Harvick reportedly said over his two-way radio that he was going to wreck Gibbs, and despite warnings from NASCAR, did so anyway. When summoned to the NASCAR transporter for consultation after the race, Harvick reportedly said that if officials wanted to talk to him they could come to his motorcoach. He later relented.
His probationary period extended an earlier probation that carried through Aug. 28, the result of a post-race grabbing and shouting row with driver Greg Biffle following a NASCAR Busch Series race at Bristol Motor Speedway on March 23. Harvick waited until the race was over and then raced to Biffle's pit to physically activate his animosity.
This goes way beyond double secret probation.
“I like to think if you're going to drive Dale Earnhardt's car, you need to do what Dale Earnhardt did, and 99 percent of the time he just kept his mouth shut. And his actions spoke louder than his words,” said Bill Wilburn, crew chief for Rusty Wallace.
Harvick is considered one of the best young drivers on the NASCAR Winston Cup circuit. It's just that his anger indicator light is always flashing. After taking over for Earnhardt after Earnhardt' death in the 2001 Daytona 500, Harvick won two races, finished ninth in the Winston Cup points and also captured the Busch Series championship.
He ran 70 races in NASCAR's top three series last season. Maybe he's experiencing residual withdrawal effects, even though he has turned his attention almost exclusively to Winston Cup, where he's currently 20th in the point standings.
Harvick has been unavailable for comment, but issued a statement that has a profound public relations spin. He thanked those who have offered support, apologized for demeaning Childress and team sponsors and supposedly said, “I'm still learning how NASCAR works and what is involved in the decisions they make.”
What is involved is blatant disregard for the rules, both written and implied.
“I just think it was probably NASCAR saying that they had enough,” said Bill Elliott. “He [Harvick] kind of did it to himself. He failed to realize that when you're on probation no matter what NASCAR series it is, it's across the board. When you do blatant things, such as spinning someone out, it's time for the sanctioning body to take action.”
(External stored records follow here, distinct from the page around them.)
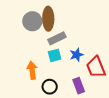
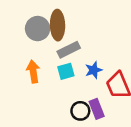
orange arrow: (32, 70) -> (33, 72), moved
black circle: (50, 87) -> (80, 111), moved

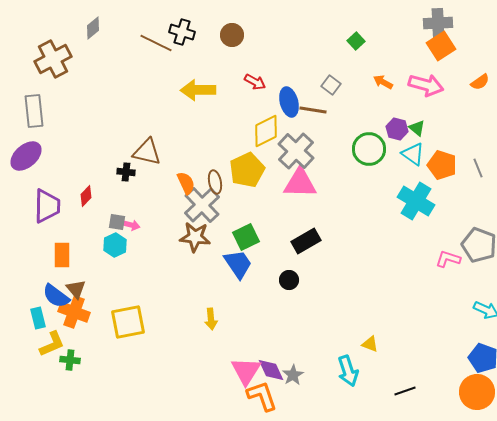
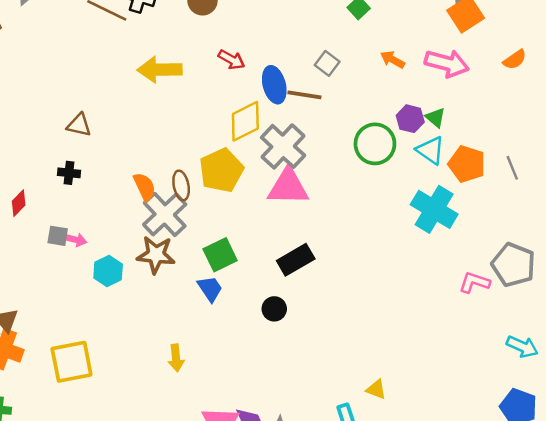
brown triangle: (147, 152) -> (79, 125), moved, size x0.7
cyan hexagon: (115, 245) -> (108, 271), moved
blue trapezoid: (238, 264) -> (210, 289), size x0.7

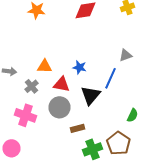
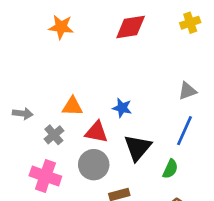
blue line: (110, 78) -> (185, 131), moved
green semicircle: (132, 115) -> (170, 169), moved

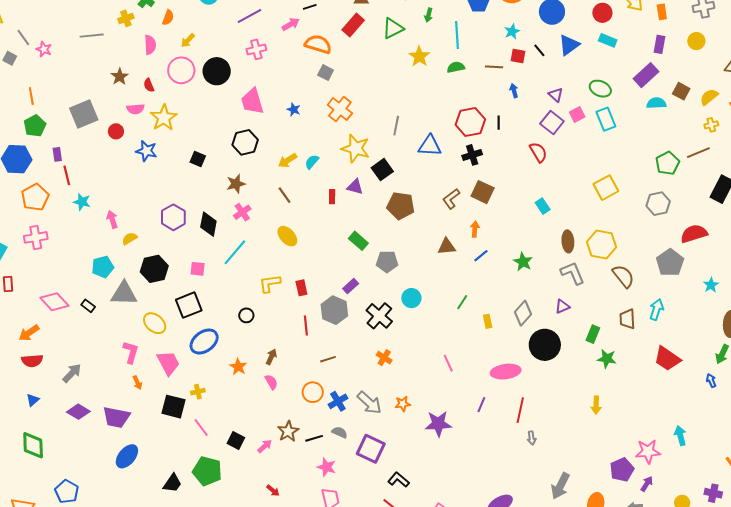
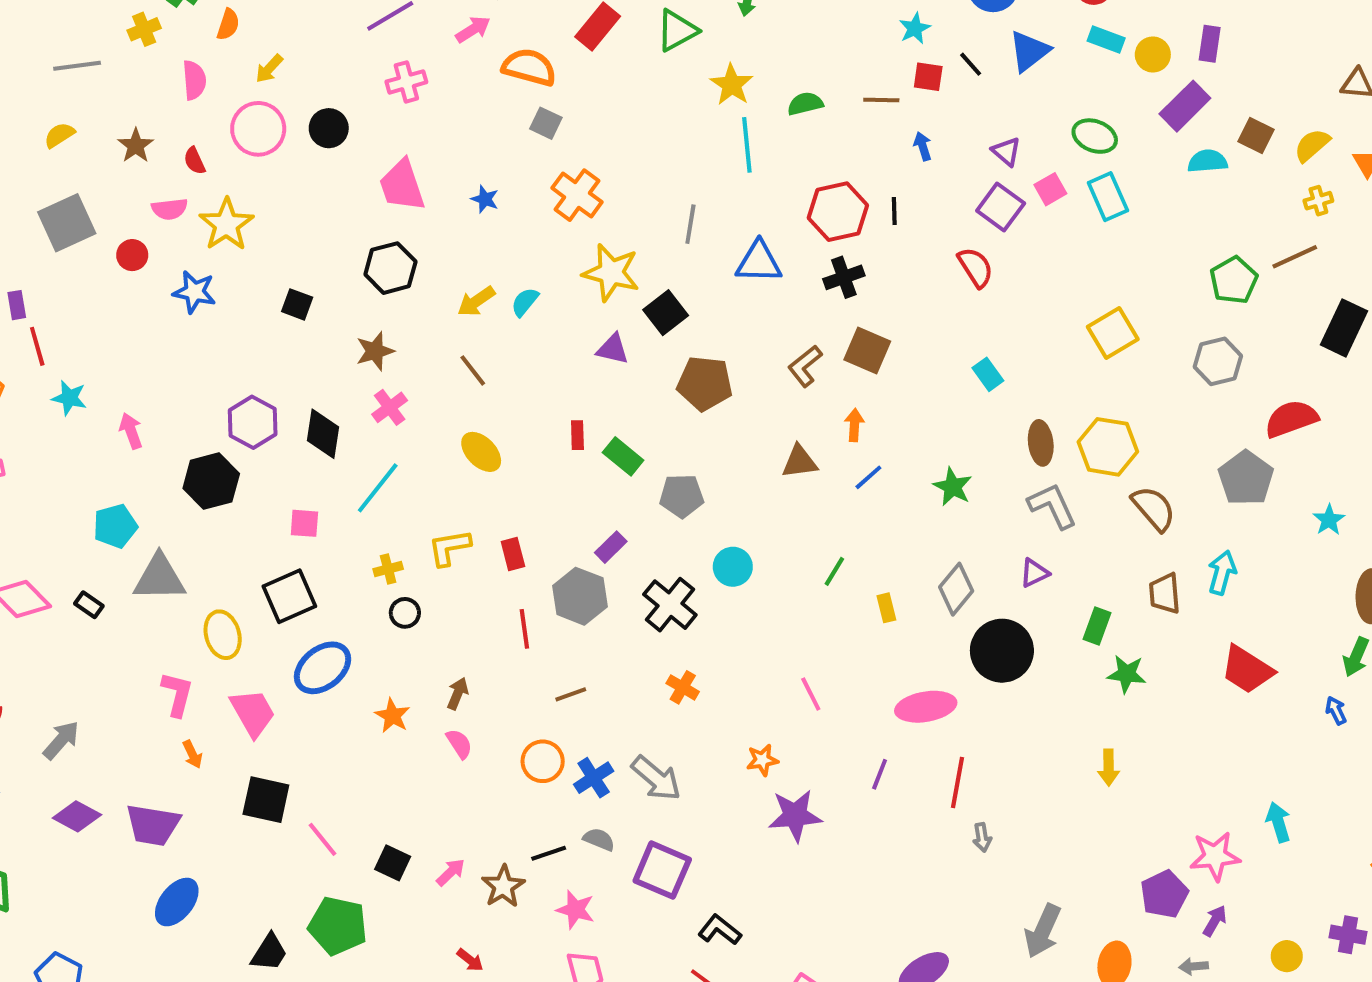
cyan line: (457, 35) -> (747, 145), moved
yellow circle: (696, 41) -> (1153, 55), moved
black circle: (217, 71) -> (329, 128), size x0.7
red rectangle: (332, 197) -> (577, 435), moved
yellow semicircle: (130, 239) -> (59, 135), moved
black hexagon: (154, 269) -> (211, 481), moved
yellow ellipse: (155, 323) -> (223, 635), turned 35
yellow cross: (198, 392) -> (388, 569), moved
orange star: (403, 404) -> (762, 760), moved
brown star: (288, 431) -> (503, 886), moved

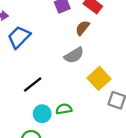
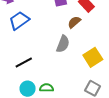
gray semicircle: (74, 55) -> (63, 44), turned -48
yellow square: (99, 78) -> (93, 57), moved

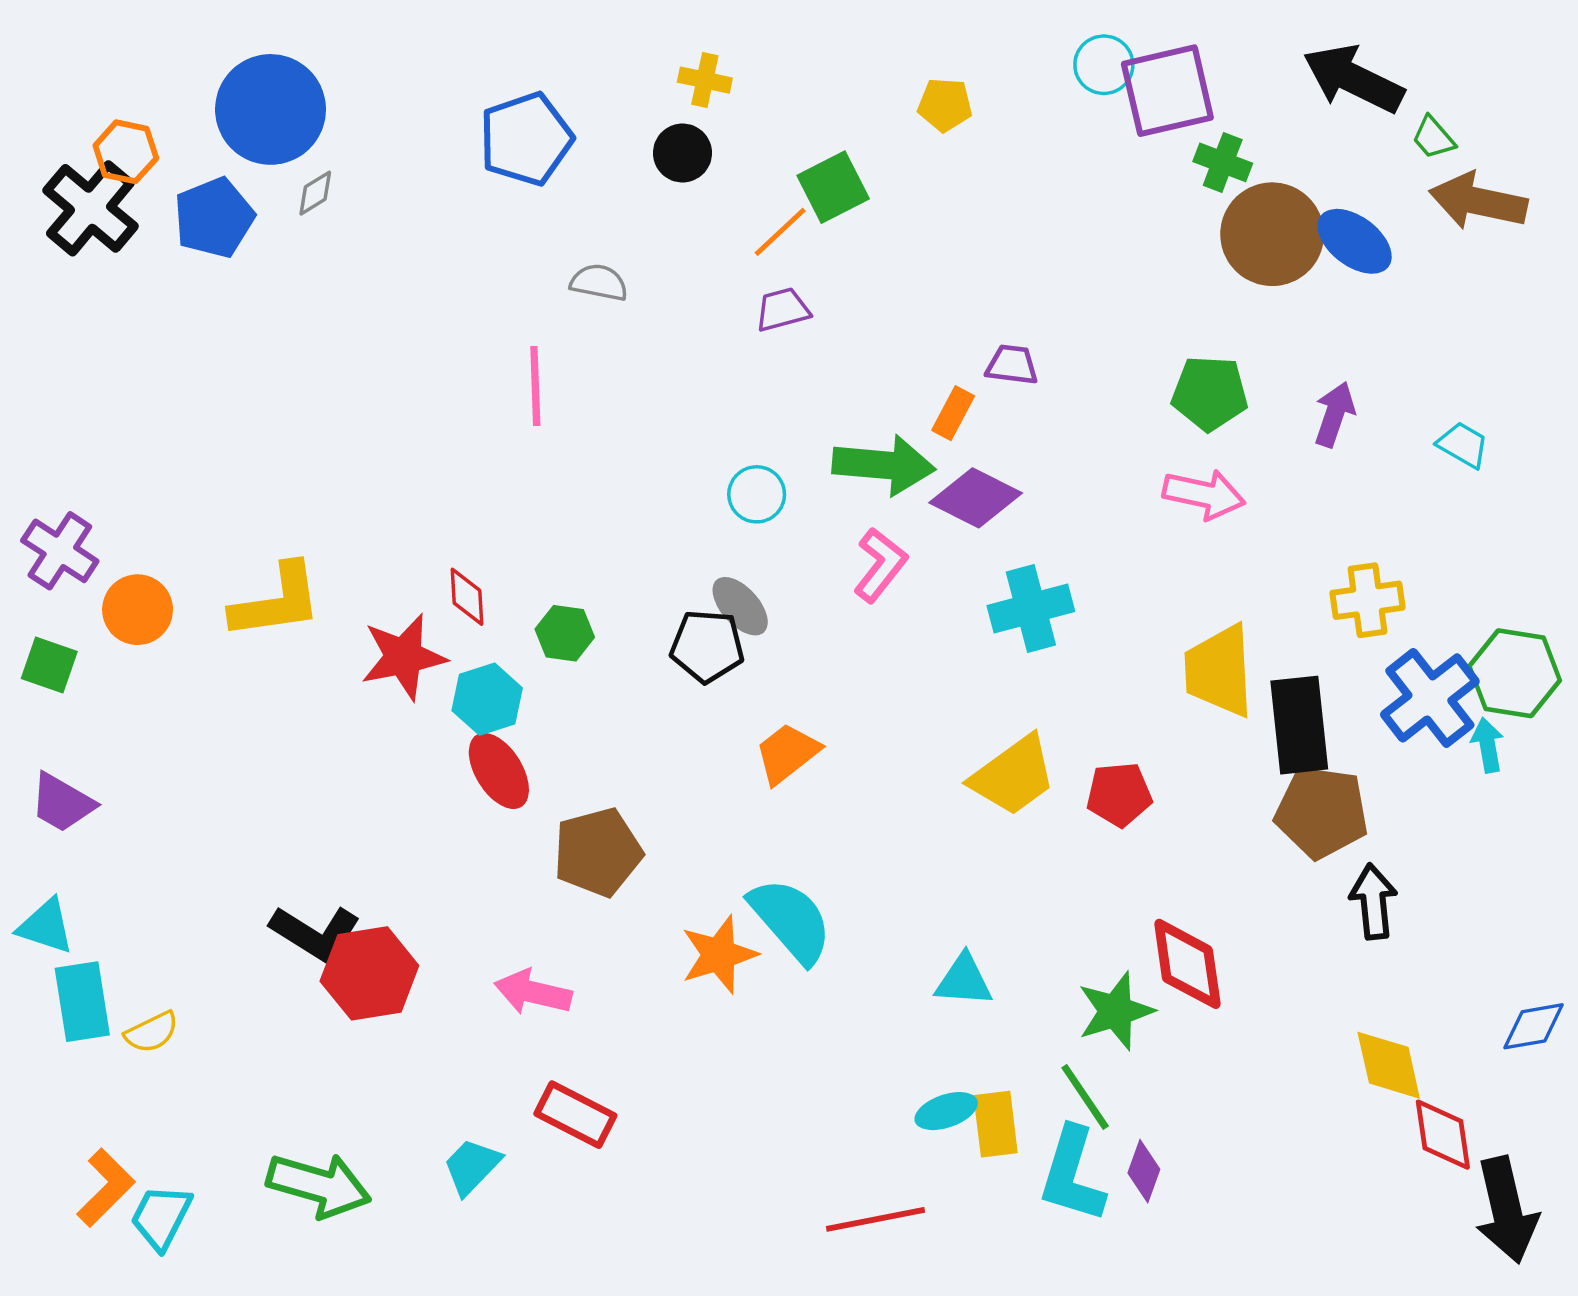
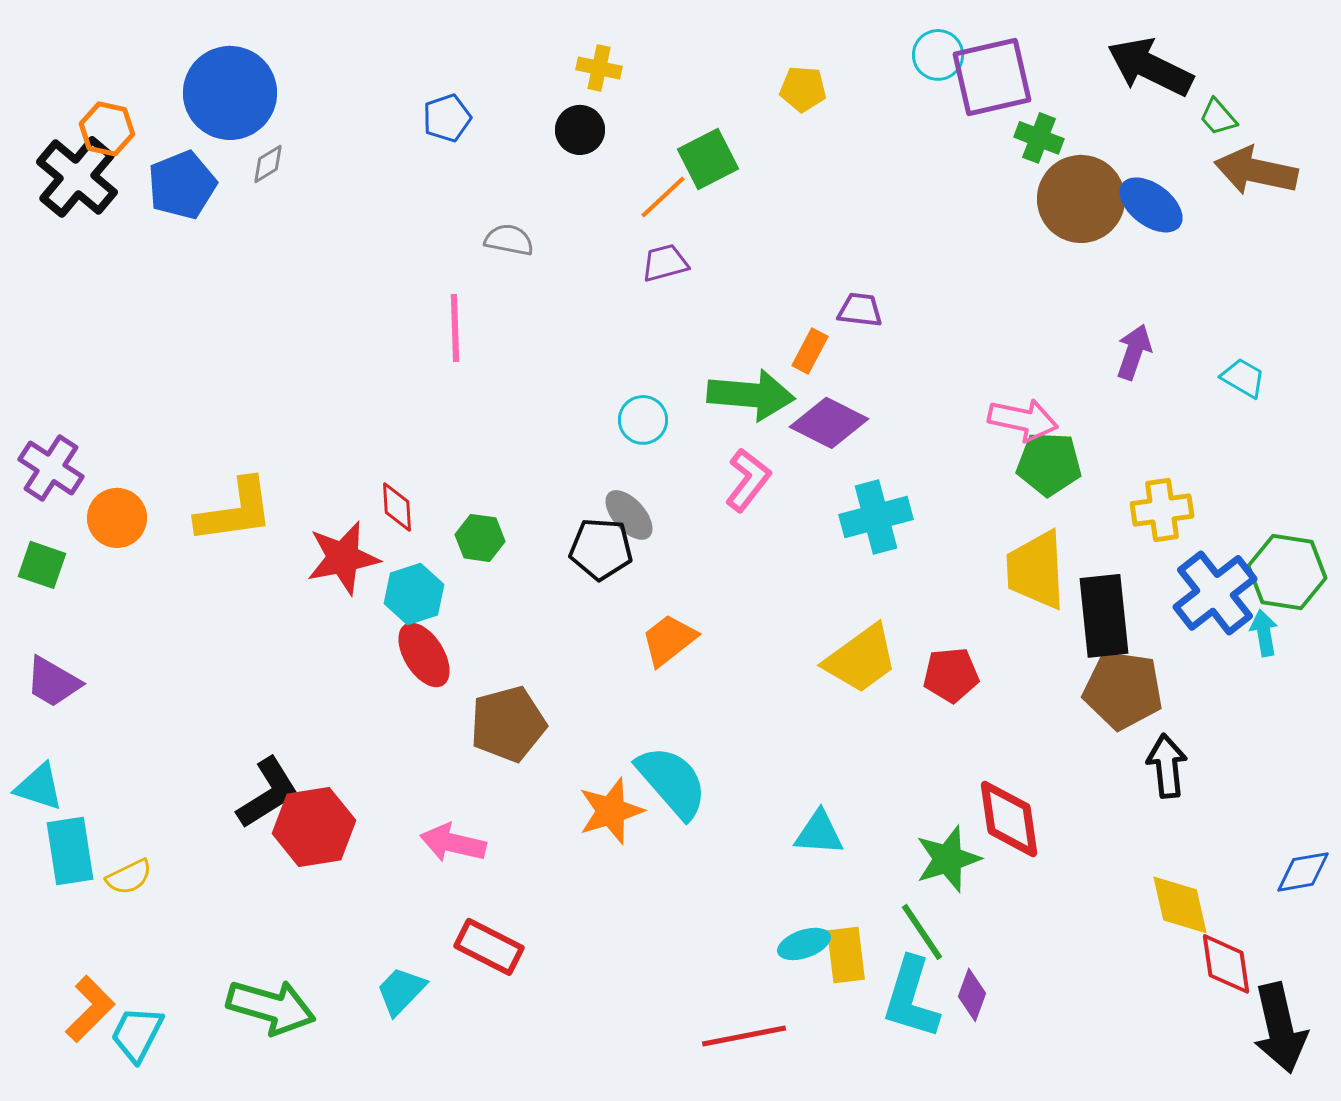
blue pentagon: (526, 139) -> (447, 118), size x0.6
green pentagon: (1210, 393) -> (1049, 464), moved
black L-shape: (315, 933) -> (268, 793), turned -64

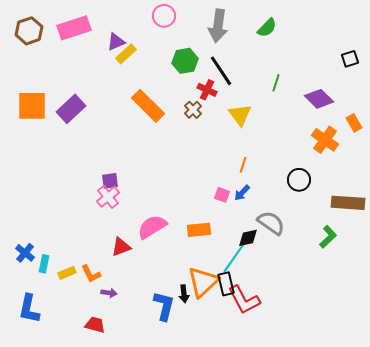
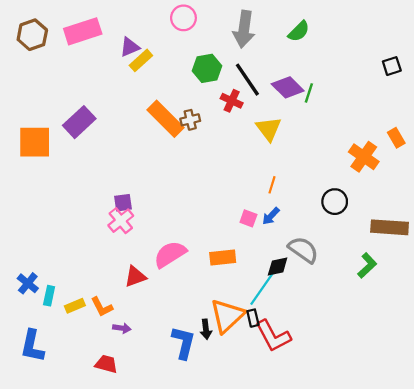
purple diamond: (319, 99) -> (288, 87), moved
orange square: (32, 106) -> (35, 142), moved
brown cross: (193, 110) -> (190, 120), moved, turned 30
black rectangle: (226, 284) -> (253, 318), size x0.7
Harvick might have also set himself up for some paybacks from other drivers he's rubbed - literally - the wrong way. He might get jostled a little more than normal at Talladega Sunday, but he won't be able to retaliate or his next suspension will be “indefinite,” according to NASCAR.
Talladega is the fastest and one of the most dangerous venues on the Winston Cup schedule. It's not a place for retribution.
“In our sport, I'm a firm believer that there's a racing god,” said driver Bobby Hamilton. “What goes around comes around. If somebody does something to you intentionally, NASCAR will take care of it if you let them take care of it.
“We're working our tails off and we've gotten things a lot safer. And we don't need to go through another year of what we just went through.
“You need not carry any grudges whatsoever when you walk through the gate at Talladega.
“If you've got a problem with a guy - and NASCAR won't like this - but you need to go out the gate and to a store or somewhere, and punch him in the nose or something.”